Eman is a typical Damascene beauty with her pale skin and hazel eyes. At 29, she is considered an older bride and has two daughters from her ex-husband whom she divorced because she caught him in bed with his sister-in-law.
Eman is tired of the war and its slogans.
“I curse the people who call for freedom,” she says. “But Bashar invited the devil to Syria.”
She fled to Amman with her girls late last year. All refugees are meant to stay in the Zaatari camp, a dusty, sometimes violent shanty town on the north border. The main drag is nicknamed the Champs Elysees and sells everything from shoes to shawarmas. Women dig small holes in the ground near their tents to avoid trips in the dark to the public toilets because they are afraid.
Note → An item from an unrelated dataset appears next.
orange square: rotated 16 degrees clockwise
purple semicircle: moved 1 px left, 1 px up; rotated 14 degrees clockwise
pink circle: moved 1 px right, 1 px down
Eman refuses to live there. “It’s horrible,” she says. Instead, she rents a small apartment in Amman with her children, sister and mother for 150 dinars a month.
But life in the capital without the protection of a husband or father is hard. When Eman first arrived she would go to charities and mosques for food and mattresses where her soft Syrian accent immediately attracted attention.
“Wherever I go I get proposals,” she says with more weariness than pride. “They ask, can I smell your perfume for 20 dinars? ($28) Can you lift your veil for 35 dinars ($50)? I’d rather die of hunger than do something wrong.”
Just yesterday she heard about a rich man giving away cash at the local mosque so she went to investigate.
“He was giving $100 and gave money to all the others and told me to wait,” Eman says. “When everyone was done he asked me to call him in the morning at his hotel. I said I’d come with my mother. He said come alone. He would give double the money. I told him he was ridiculous.”
She works from home, shelling peanuts for a factory and earning 2.5 dinars ($3.50) for every 10 kilograms of nuts she peels. Eman wants to marry soon so she doesn’t have to expose herself to unwanted attention.
“I want a real husband and a real marriage, someone like Muhandin,” she says, and giggles. He is a Turkish actor in a popular soap opera.
Um Majed, though, has no time for romantic dreams.
A new client, a Jordanian man aged 29 wants a young bride from the Zaatari camp. He will give Um Majed fake documents and they will pose as charity workers to gain access to the families and size up their daughters.
“Some families accept 50 dinars (72) to let the groom look at their girls,” she says. She has done this ruse several times.
Um Majed will get her cut for brokering the arrangement. But she insists it will be a food package, not cash.